Pois é, vizinha...
Foto: Kiran
Porque há relação
“Pois é, vizinha...” é uma adaptação do texto “Uma mulher sozinha” escrito em 1991 pelo mais importante dramaturgo italiano vivo Dario Fo e sua esposa, a ex-senadora Franca Rame. Débora Finocchiaro assina a adaptação e direção, além de atuar no espetáculo desde sua estréia em 1993. O monólogo, junto com Bailei na Curva e Tangos Tragédias, além de Dona Gorda e Se meu ponto G falasse, faz parte do grupo de espetáculos que não conseguem sair de cartaz tamanho número de pessoas que gostam de ver e rever sua montagem. Para mim, que há dez anos não ouvia a história de Maria, trancada em seu apartamento pelo marido Aldo, o constante retorno desse trabalho, o mais importante na carreira de Finocchiaro, é motivo de orgulho para a capital gaúcha. Além de ser um motivo de grande interesse por parte da análise crítica. Por que “Pois é, vizinha...” faz tanto sucesso?

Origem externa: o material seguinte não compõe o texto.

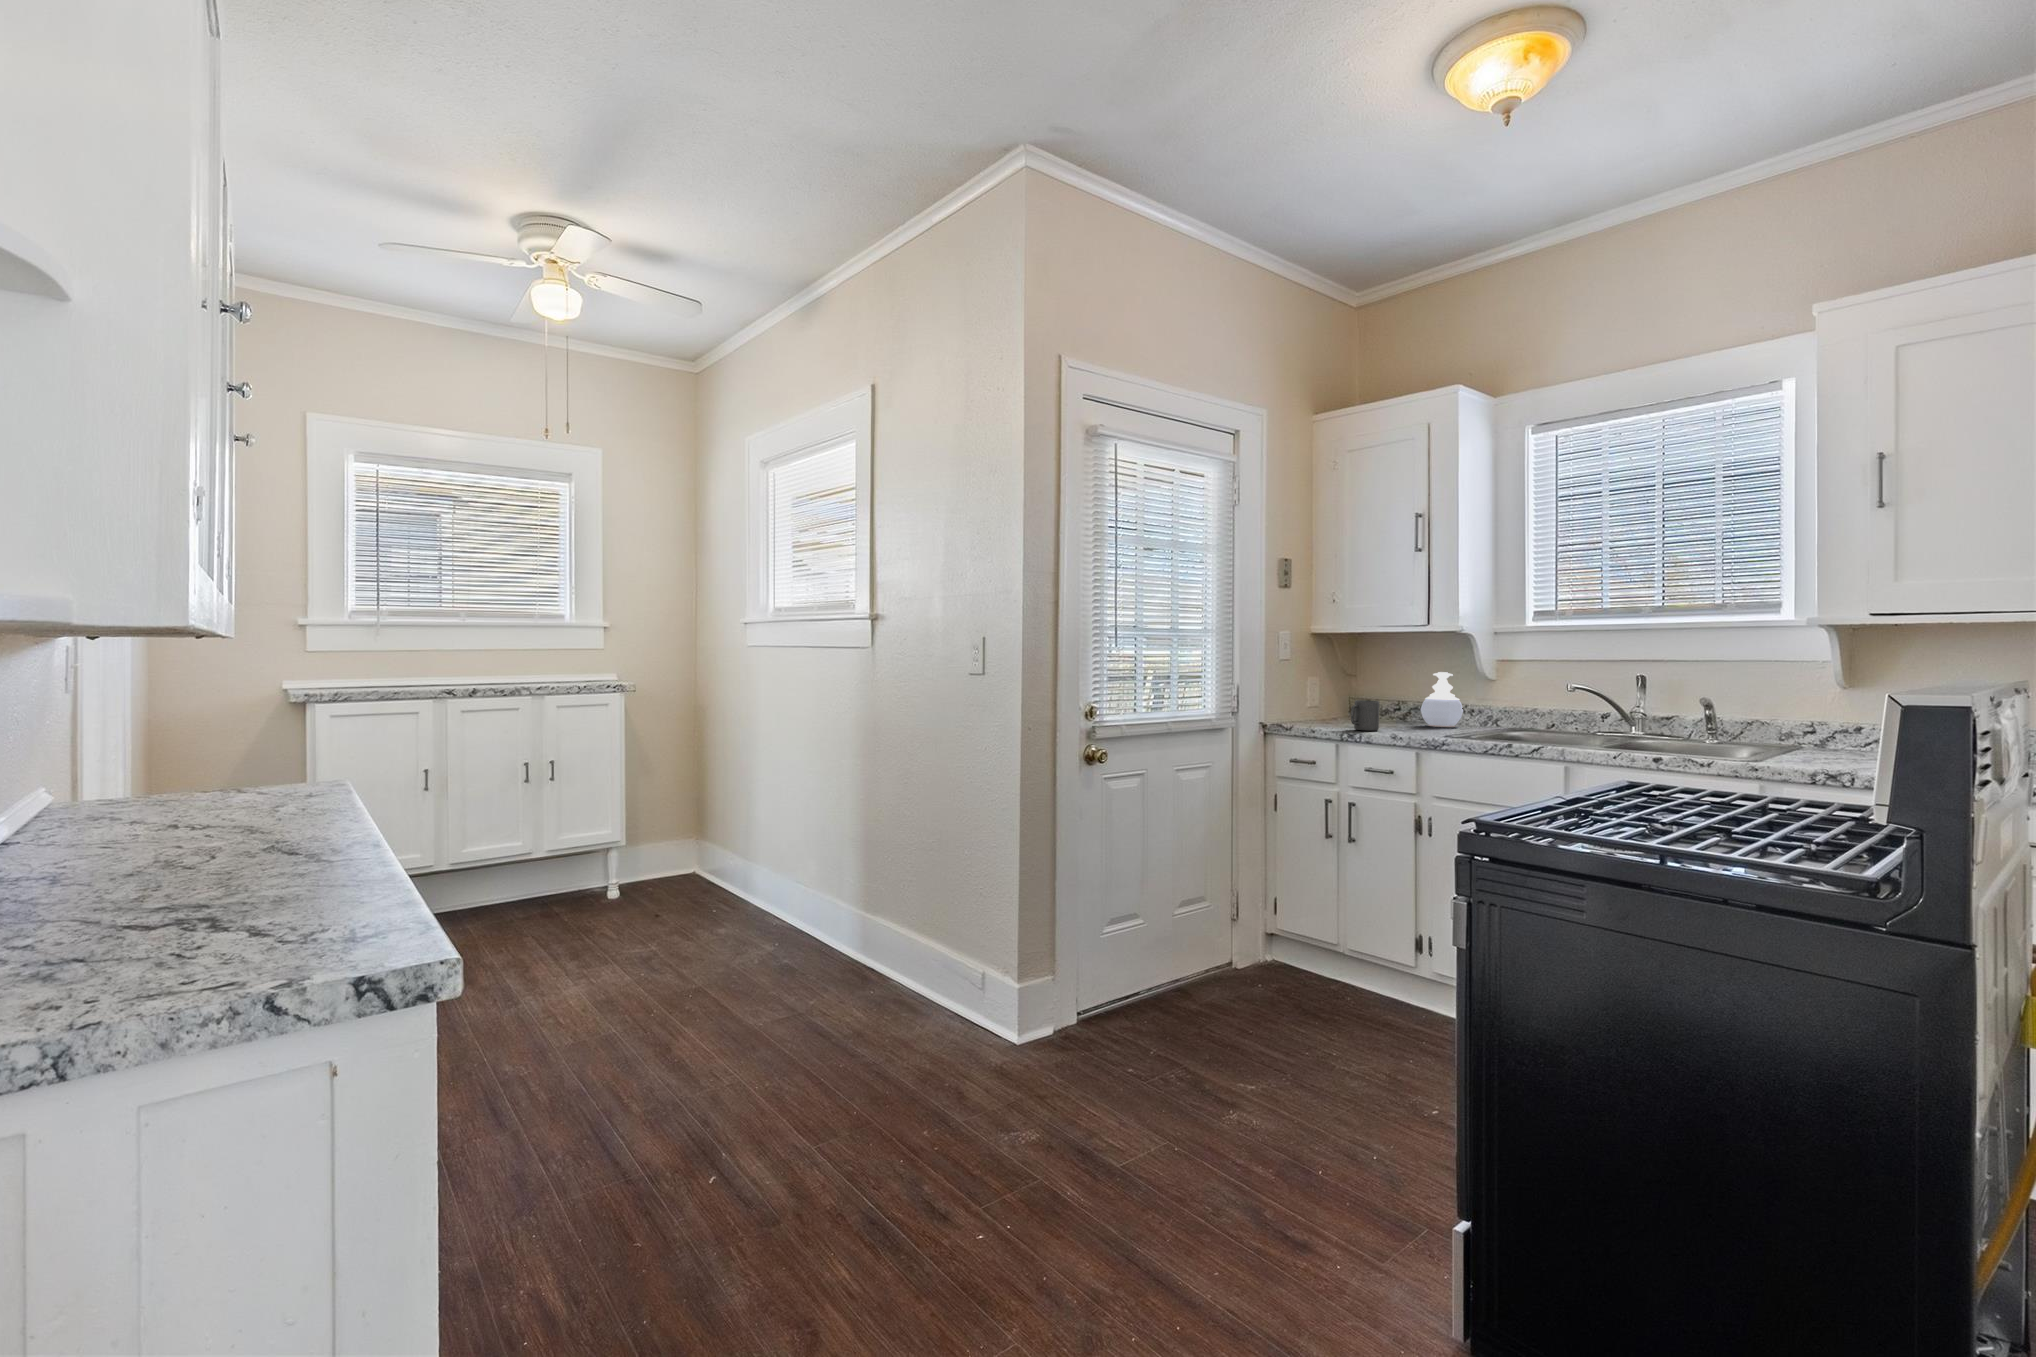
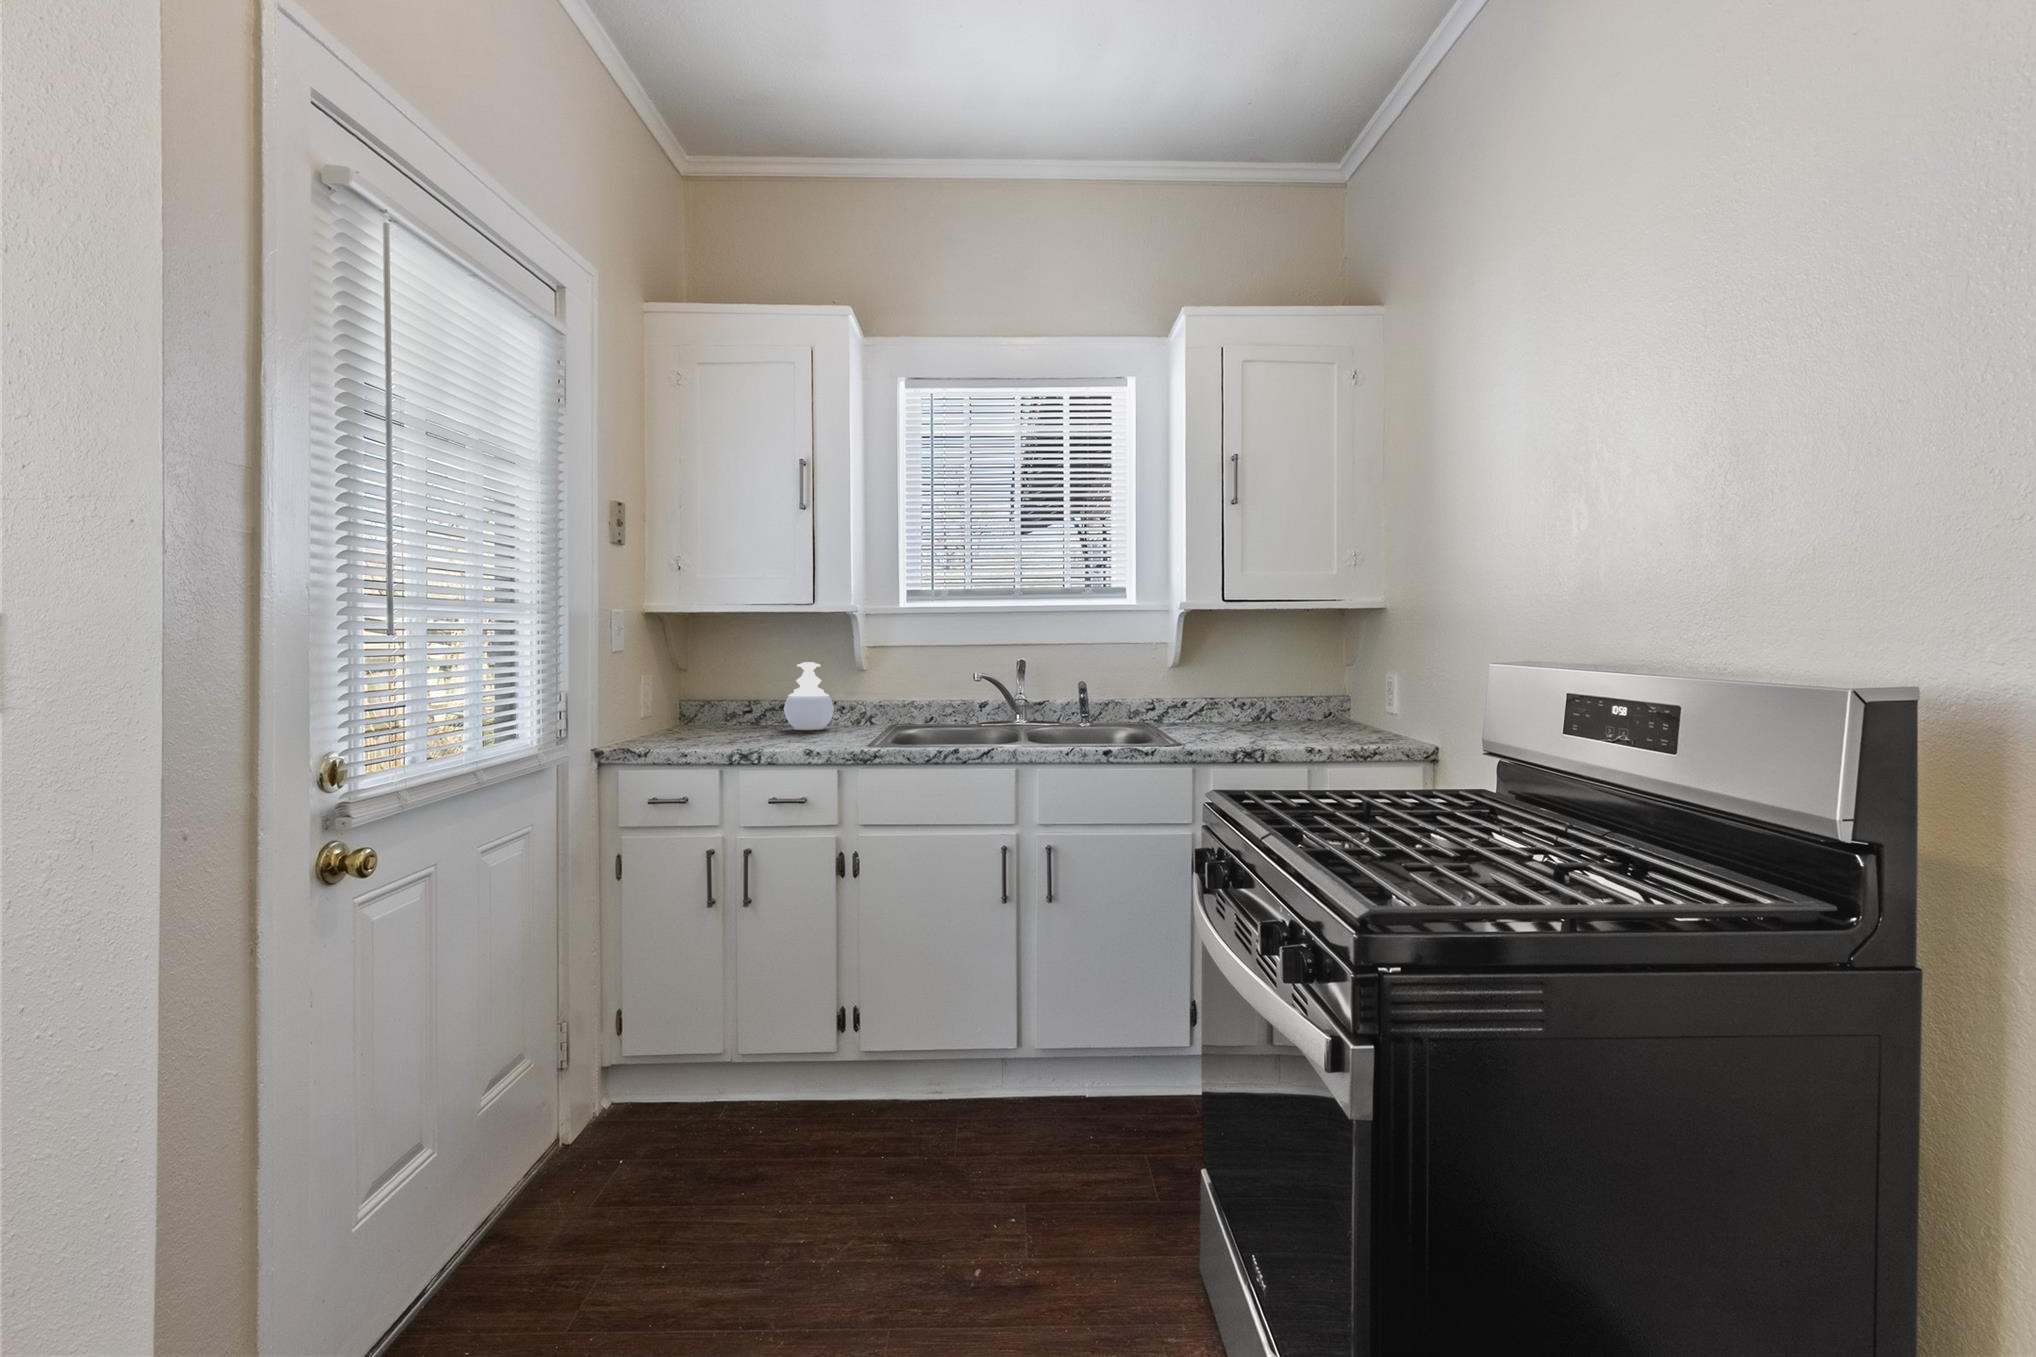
mug: present [1351,700,1379,731] -> none [730,704,762,745]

Em primeiro lugar, não menos importante que os outros, o motivo é Débora Finocchiaro. Depois, penso em Fo e Rame e, por fim, na Companhia de Solos & Bem Acompanhados, que realiza o espetáculo. Uma vez que teatro é um objeto de arte composto de várias partes que só fazem sentido na relação, ou ausência de, com outras semelhantes, é impossível dedicar um só parágrafo para cada ponto acima levantado. Ia ficar um check-list bem bonitinho, mas nada verdadeiro. Um aspecto só é importante porque tem o outro. Pena esse texto ser literatura e, por isso, me oferecer muitos desafios para atingir esse objetivo. Senão, falaria (e não escreveria) sobre tudo ao mesmo tempo. Aldo só é machão porque Maria é submissa. A porta da casa de Maria só está trancada porque alguém a fechou e ninguém (assistam à peça) abriu. A protagonista só conversa com a vizinha porque ela, sendo vizinha, mora no edifício da frente. Esse texto, se ninguém o ler, continuará sendo o texto. Se ninguém visse “Pois é, vizinha...” ela nunca teria deixado de ser só um ensaio lá no início dos anos 90.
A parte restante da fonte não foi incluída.